A psiquiatra forense Hilda Morana afirma que no Brasil “país em que as chances de alguém que comete um crime chegar a cumprir pena são de 2,2%”, mexer na maioridade penal não resolverá o problema da violência infanto-juvenil.
O deputado Vicente Cascione (PTB-SP), relator do grupo de trabalho que estuda modificações no ECA, disse que dentro de uma semana apresentará um conjunto de propostas. Entre elas, uma que determina tempo mínimo de internação dos adolescentes que cometem infrações. Para fatos leves, o período seria de pelo menos seis meses; para atos considerados graves, esse tempo passaria para no mínimo três anos; e no caso de fatos excepcionalmente graves, a internação mínima seria de cinco anos, havendo reavaliações periódicas a cada três anos.
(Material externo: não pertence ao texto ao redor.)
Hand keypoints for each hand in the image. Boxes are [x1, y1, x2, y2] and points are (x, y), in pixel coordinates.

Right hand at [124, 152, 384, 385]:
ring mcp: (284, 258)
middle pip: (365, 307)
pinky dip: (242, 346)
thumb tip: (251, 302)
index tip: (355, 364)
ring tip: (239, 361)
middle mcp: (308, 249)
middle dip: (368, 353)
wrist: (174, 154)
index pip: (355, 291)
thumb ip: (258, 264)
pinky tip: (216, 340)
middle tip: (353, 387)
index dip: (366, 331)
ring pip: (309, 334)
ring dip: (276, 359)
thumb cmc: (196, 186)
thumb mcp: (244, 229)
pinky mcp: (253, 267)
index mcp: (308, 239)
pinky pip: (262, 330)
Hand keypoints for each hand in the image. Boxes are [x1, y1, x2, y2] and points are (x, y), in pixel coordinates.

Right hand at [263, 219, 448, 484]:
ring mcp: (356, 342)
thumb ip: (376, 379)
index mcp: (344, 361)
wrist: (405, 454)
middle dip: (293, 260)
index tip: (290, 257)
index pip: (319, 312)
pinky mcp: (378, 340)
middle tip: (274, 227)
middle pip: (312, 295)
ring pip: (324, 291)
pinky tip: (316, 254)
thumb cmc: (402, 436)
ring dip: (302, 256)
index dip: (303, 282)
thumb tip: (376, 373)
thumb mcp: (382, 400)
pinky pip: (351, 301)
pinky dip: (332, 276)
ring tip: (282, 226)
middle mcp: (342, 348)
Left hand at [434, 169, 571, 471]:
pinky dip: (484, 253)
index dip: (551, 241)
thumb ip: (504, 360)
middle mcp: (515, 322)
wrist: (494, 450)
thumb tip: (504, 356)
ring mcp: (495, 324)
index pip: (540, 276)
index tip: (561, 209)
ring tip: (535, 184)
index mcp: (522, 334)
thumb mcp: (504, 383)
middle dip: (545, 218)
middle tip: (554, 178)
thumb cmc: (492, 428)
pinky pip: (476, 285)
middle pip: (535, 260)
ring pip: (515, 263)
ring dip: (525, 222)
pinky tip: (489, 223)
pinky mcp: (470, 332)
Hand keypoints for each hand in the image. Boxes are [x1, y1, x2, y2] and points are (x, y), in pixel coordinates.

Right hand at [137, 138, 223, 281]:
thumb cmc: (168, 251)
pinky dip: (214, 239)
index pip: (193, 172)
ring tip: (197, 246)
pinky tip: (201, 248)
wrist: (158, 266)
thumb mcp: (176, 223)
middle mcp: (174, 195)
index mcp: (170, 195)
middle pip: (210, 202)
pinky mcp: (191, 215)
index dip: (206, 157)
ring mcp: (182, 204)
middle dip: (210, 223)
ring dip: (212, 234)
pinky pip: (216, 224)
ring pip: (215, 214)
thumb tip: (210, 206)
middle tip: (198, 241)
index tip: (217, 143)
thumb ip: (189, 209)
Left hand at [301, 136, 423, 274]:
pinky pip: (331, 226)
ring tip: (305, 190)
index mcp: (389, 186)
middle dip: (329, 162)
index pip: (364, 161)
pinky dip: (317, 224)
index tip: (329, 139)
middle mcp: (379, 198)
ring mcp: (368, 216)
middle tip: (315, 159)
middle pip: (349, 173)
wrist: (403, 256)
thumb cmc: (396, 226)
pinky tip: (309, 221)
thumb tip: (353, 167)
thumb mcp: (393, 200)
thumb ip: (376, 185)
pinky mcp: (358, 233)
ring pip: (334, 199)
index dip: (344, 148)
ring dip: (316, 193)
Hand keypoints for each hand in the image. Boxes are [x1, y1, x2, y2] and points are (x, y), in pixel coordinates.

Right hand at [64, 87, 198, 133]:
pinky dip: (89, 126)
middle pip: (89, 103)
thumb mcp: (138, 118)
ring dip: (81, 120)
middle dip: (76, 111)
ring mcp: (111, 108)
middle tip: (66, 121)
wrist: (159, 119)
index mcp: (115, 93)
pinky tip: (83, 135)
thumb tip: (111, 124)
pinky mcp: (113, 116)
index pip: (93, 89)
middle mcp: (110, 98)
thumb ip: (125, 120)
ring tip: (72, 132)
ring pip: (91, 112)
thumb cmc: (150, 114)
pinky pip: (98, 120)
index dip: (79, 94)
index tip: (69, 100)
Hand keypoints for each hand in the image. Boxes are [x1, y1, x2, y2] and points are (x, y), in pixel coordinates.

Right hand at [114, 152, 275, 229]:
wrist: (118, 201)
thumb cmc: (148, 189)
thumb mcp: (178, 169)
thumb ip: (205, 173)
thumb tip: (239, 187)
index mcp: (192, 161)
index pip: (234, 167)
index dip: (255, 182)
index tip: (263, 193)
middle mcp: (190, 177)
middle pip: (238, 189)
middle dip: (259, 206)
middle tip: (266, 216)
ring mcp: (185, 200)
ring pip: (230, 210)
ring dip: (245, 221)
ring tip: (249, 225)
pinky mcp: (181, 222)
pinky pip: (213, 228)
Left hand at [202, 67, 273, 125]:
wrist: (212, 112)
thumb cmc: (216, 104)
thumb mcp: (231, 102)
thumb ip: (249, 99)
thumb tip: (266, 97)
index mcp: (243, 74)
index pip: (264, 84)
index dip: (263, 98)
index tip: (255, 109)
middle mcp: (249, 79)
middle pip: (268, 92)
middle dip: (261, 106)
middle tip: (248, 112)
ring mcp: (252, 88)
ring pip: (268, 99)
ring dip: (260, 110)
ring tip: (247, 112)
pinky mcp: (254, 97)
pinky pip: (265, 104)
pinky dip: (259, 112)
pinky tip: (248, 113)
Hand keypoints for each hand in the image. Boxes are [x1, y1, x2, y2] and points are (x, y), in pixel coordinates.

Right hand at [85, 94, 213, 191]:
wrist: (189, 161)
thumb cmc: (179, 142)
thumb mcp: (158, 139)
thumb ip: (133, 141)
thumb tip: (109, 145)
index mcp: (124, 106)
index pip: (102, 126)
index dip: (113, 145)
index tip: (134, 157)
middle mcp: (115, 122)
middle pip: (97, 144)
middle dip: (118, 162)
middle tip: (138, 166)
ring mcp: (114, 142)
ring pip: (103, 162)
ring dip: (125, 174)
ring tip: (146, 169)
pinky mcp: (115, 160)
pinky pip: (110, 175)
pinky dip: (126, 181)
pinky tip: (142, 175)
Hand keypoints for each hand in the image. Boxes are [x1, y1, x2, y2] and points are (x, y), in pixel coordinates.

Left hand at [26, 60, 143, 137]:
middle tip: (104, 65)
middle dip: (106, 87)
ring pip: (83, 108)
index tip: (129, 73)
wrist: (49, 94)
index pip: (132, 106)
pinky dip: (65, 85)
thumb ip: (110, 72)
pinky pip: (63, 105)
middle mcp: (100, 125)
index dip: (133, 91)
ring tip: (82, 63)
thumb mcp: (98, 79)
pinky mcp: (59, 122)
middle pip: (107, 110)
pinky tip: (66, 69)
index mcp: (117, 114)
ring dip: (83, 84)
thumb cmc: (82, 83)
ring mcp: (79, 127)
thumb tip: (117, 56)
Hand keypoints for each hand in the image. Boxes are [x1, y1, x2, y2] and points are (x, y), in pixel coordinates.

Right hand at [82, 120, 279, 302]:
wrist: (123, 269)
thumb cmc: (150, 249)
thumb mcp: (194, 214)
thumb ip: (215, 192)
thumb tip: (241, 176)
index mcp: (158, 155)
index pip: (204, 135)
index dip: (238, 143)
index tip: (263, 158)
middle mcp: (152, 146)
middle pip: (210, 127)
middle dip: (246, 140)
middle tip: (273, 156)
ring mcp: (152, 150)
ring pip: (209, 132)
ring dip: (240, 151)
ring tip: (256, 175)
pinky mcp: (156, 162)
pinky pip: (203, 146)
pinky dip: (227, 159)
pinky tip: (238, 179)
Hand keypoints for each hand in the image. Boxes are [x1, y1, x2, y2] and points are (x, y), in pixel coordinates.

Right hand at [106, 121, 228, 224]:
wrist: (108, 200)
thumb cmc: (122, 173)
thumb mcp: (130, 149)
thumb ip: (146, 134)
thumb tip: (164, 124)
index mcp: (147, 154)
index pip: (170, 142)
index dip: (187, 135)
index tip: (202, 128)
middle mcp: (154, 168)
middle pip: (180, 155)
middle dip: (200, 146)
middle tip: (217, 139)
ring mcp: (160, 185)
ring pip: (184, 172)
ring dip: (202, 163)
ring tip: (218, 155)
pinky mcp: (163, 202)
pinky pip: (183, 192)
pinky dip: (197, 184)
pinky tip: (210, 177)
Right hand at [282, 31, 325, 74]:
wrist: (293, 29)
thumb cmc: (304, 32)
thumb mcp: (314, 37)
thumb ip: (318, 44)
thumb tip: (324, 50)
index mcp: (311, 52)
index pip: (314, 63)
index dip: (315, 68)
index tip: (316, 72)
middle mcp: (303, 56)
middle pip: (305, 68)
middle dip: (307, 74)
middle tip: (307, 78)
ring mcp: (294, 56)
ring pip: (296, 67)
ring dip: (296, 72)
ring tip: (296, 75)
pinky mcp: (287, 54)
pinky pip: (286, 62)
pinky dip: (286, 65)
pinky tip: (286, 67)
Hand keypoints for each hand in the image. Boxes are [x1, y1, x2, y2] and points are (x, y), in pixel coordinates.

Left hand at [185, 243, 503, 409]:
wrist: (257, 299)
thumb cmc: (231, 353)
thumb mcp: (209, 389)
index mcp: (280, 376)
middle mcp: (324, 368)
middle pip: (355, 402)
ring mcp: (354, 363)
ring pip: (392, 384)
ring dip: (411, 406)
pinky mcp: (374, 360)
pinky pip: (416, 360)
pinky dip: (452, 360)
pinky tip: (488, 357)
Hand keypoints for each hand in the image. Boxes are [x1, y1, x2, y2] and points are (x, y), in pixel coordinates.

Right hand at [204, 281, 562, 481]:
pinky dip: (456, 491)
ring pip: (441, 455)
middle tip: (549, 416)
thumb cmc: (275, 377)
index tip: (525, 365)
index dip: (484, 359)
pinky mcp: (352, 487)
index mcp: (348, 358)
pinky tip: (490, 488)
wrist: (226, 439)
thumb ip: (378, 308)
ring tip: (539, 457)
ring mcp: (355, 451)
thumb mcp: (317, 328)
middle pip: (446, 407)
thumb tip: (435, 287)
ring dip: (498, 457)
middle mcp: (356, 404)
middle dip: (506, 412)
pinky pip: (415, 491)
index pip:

Ao contestar o comentário do deputado Alberto Fraga (PTB-DF), que considerou o Estatuto da Criança e do Adolescente “uma forma de proteger menores bandidos”, a psiquiatra forense Hilda Morana afirmou que é natural a revolta contra o menor infrator. Mas ela enfatizou que "não adianta colocá-lo na cadeia baixando a maioridade penal, porque cadeia, no Brasil, é cara e não é eficaz".
O deputado Vicente Cascione (PTB-SP), que defende mais rigor nas punições, em casos de crimes graves, disse que é necessário criar condições para oferecer tratamento diferenciado a cada caso de delinqüência. "Há muitos jovens irrecuperáveis, mas existem muitos passíveis de recuperação".